Другой вопрос — это ли ваша настоящая сущность? И бываем ли мы вообще настоящими в этой жизни? Во всяком случае, мне не совсем ясно, может ли мы быть настоящими в присутствии хотя бы одного живого существа? Лично мне кажется, что я постоянно вынуждена разыгрывать роли ,отражая ожидания окружающих. Психологи говорят, что это нормально, что это называется «принять общечеловеческие правила общения». Но я не хочу такой нормальности.
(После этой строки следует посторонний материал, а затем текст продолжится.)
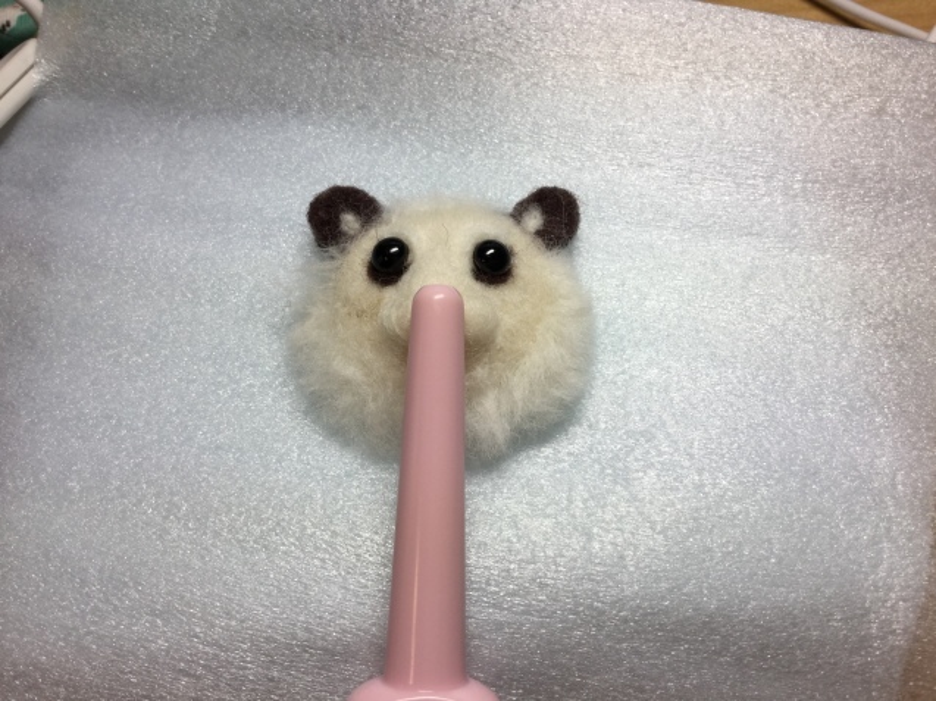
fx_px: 838
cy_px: 350
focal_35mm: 31
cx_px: 468
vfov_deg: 45.4
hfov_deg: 58.4
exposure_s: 1/132
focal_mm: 3.3
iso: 25
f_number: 2.4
Я хочу найти такое место, такого человека, с которым я могу быть самой собой, позволить всем ролям отлипнуть от меня. А вы? Вы к этому не стремитесь?

Хотя, трудно сказать, что останется от нас, когда все роли отпадут, раздев нас до гола, обнажив саму искренность. Позволю себе надеяться, что то, что останется, будет представлять интерес хотя бы для того человека, который позволил снять маски.»